Il Time ha appena firmato un accordo per cedere in licenza l’uso dei suoi 101 anni di articoli e giornali all’intelligenza artificiale di OpenAI: questo significa che ChatGPT e altri modelli AI della società potranno essere addestrati con una nuova mole di articoli da cui attingere dati e informazioni su richiesta degli utenti.
Anche Google starebbe conducendo simili trattative, ma in questo caso nel mondo della musica: secondo le fonti infatti si sarebbe offerta di pagare le case discografiche per addestrare AI di YouTube con musica e canzoni di cui detengono i diritti. Parliamo di giganti come Sony Music Entertainment, Universal Music Group e Warner Records, che potrebbero essere vicine a cedere alle lusinghe di questo nuovo mercato.
Cosa c’è di nostro dentro le AI
Mel campo delle intelligenze artificiali siamo soltanto agli inizi e nessuno riesce ancora a scorgerne l’orizzonte. E il punto è che già oggi molte di queste sono state addestrate senza autorizzazione. Ci sono querele in ballo da tutte le parti, come la lettera aperta in cui più di 200 artisti chiedono protezione «dall’uso predatorio dell’intelligenza artificiale che ruba voci e aspetto di artisti professionisti, violando i diritti dei creatori e distruggendo l’ecosistema musicale».
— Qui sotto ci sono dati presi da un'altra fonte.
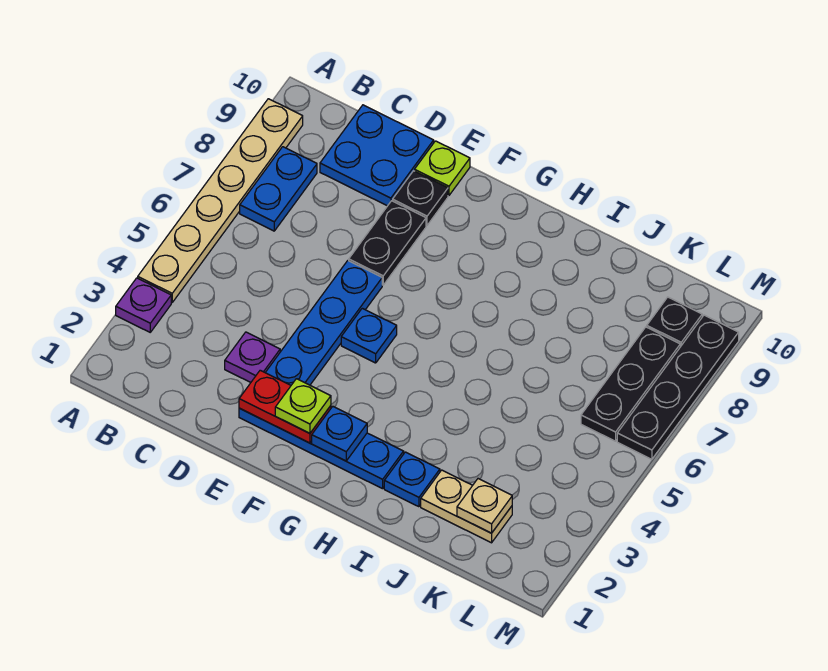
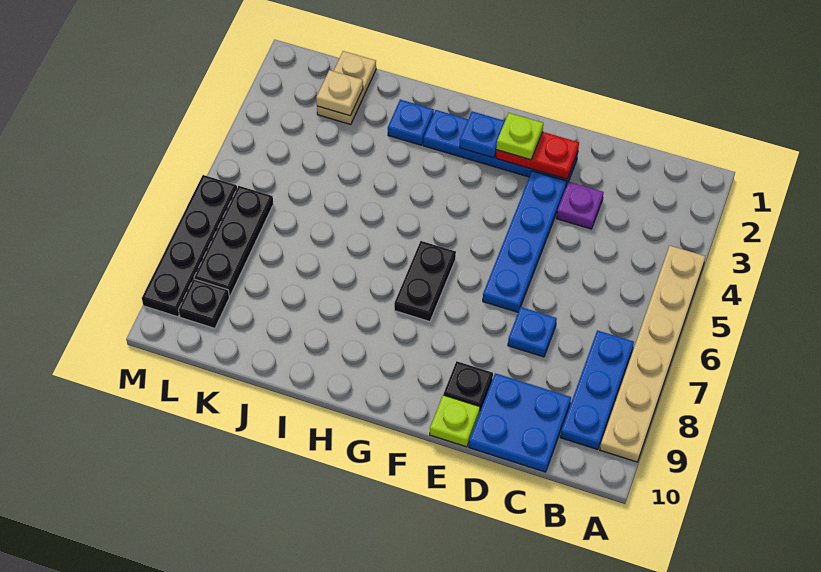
purple plate A3 level 1 -> none
blue plate B7:B8 level 1 -> blue plate B7:B9 level 1
black plate E7:E8 level 1 -> black plate G6:G7 level 1
blue plate F5 level 1 -> blue plate D7 level 1
tan plate J2:K2 level 1 -> tan plate K1:K2 level 1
E non va meglio per i giornali: il New York Times e diversi altri colossi dell’editoria hanno citato in giudizio OpenAI con l’accusa di violazione di copyright per aver addestrato ChatGPT con i loro articoli senza permesso. Le denunce in corso sono tante, è vero, ma per queste aziende che hanno in mano le AI pare non siano un problema: è come se le spese legali fossero nettamente inferiori ai ricavi generati dai chatbot addestrati in maniera – diciamolo pure – poco etica.
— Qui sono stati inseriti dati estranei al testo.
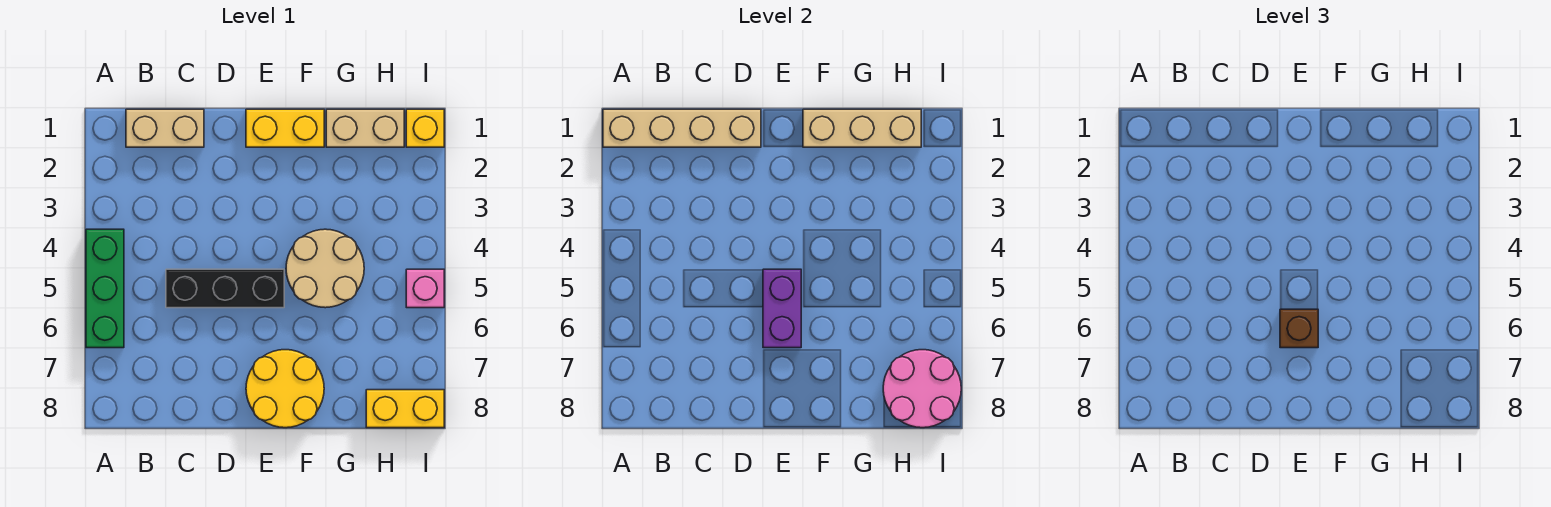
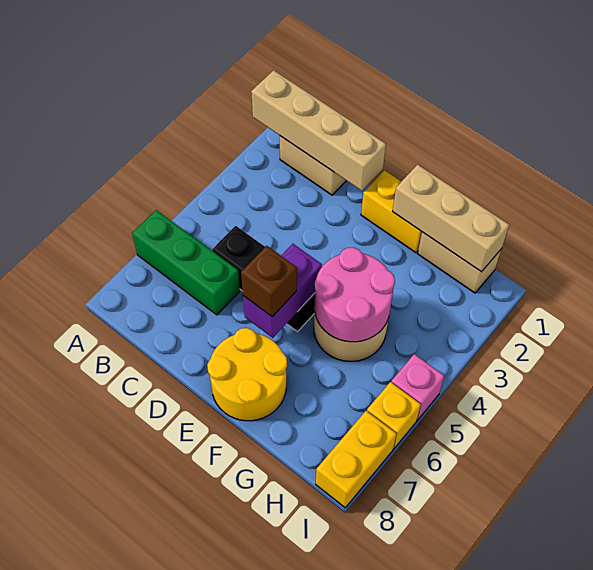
green brick A4:A6 level 1 -> green brick A6:C6 level 1
pink round brick H7:I8 level 2 -> pink round brick F4:G5 level 2
yellow brick H8:I8 level 1 -> yellow brick I7:I8 level 1
yellow brick I1 level 1 -> yellow brick I6 level 1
Un attacco informatico dello scorso novembre aveva dimostrato che dentro ChatGPT ci sono anche i nostri numeri di telefono e gli indirizzi email senza che nessuno gli abbia detto di poterli usare, e sapevamo già che migliaia di libri di altrettanti scrittori, ancora una volta senza alcun via libera, sono stati usati per le stesse ragioni, tanto che si parla di “un futuro realizzato costruito con basi illegali”.
E i nostri lettori ricorderanno bene che prima ancora, la stessa Apple, ha dovuto affrontare l’accusa di usare narratori di audiolibri per addestrare le voci della sua AI, anche in questo caso senza che i doppiatori sapessero nulla. E via con altre denunce, l’ultima del Center for Investigative Reporting, la più antica redazione no-profit americana, altra vittima del medesimo gioco.
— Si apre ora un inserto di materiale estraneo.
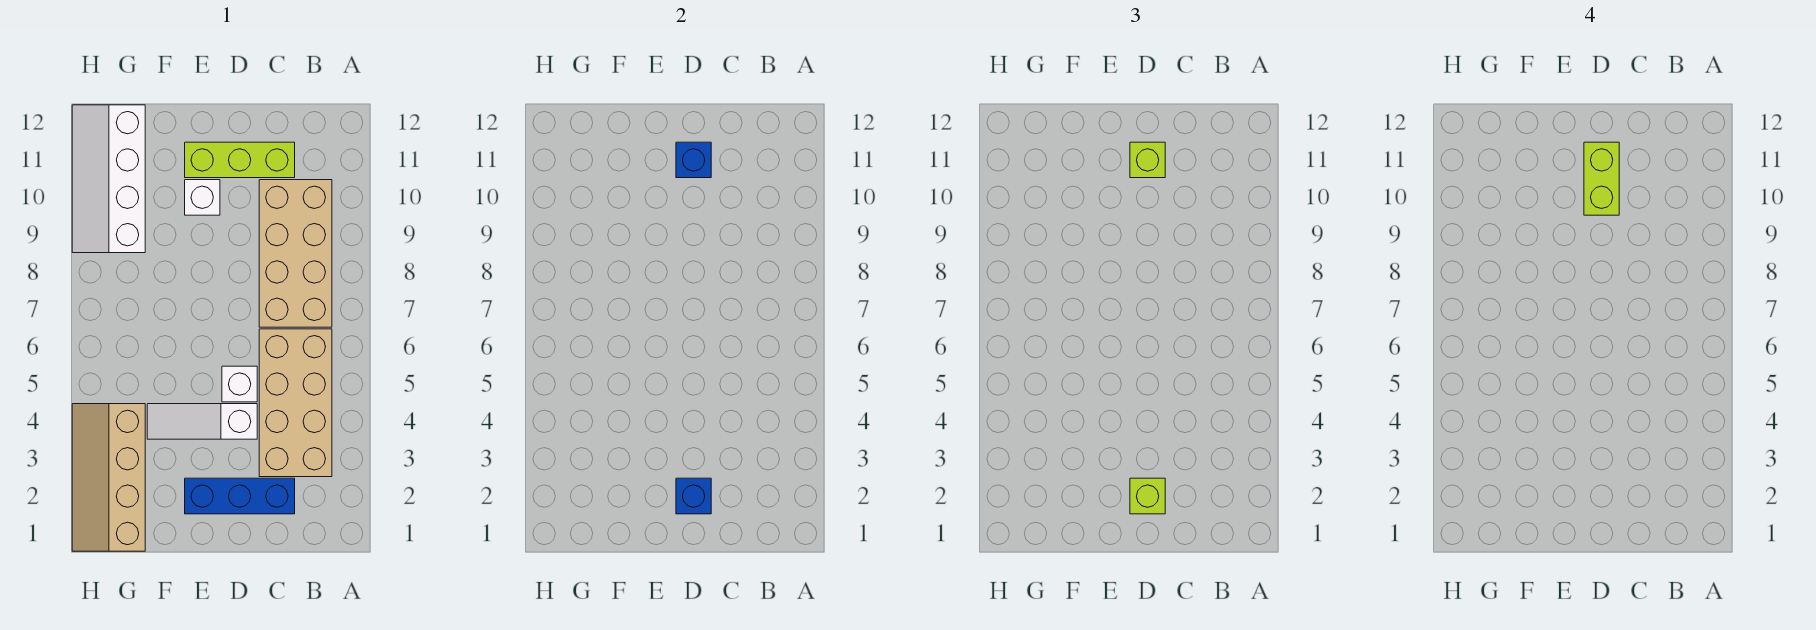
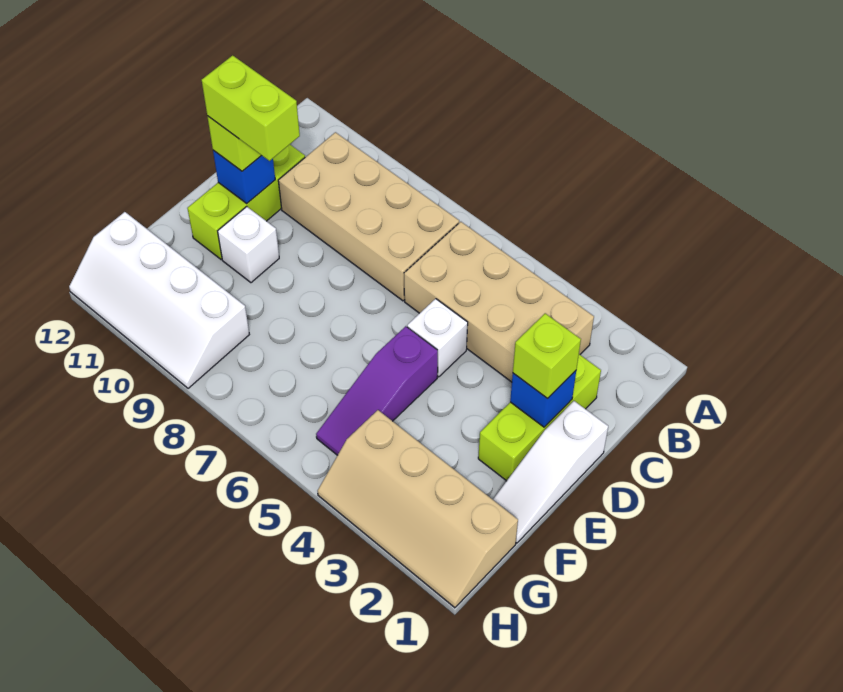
blue brick C2:E2 level 1 -> lime brick C2:E2 level 1
white slope D4:F4 level 1 top D -> white slope D1:F1 level 1 top D
none -> purple slope E5:G5 level 1 top E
Google non è da meno: ha già collezionato diverse querele, una delle tante in cui viene accusata di aver segretamente sottratto «tutto ciò che è stato creato e condiviso su internet da centinaia di milioni» di persone per mettere a punto il suo chatbot Bard.
E Meta? all’appello è presente anche il colosso di Facebook, che invece per i medesimi obiettivi usa tutto ciò che le persone hanno pubblicato sui social. In questo caso c’è il modo per fermarla, ma è una specie di specchietto per le allodole, perché il freno a mano funziona solo a metà.
Come sta cambiando il vento
E torniamo ai giorni nostri, con il Time che pare si faccia pagare, in uno scambio di favori che probabilmente gioverà ad entrambi, almeno in questa prima fase. E le maggiori etichette discografie, che solo due giorni fa denunciavano altre due AI – Suno e Udio – per generare musica con le canzoni di loro proprietà, e oggi invece valutano di farsi pagare le licenze da YouTube, anche se ad avere l’ultima parola dovrebbero ancora essere gli artisti. Il fatto è che non sembra esserci un modo per dire di no, quindi avranno deciso che tanto vale farsi pagare.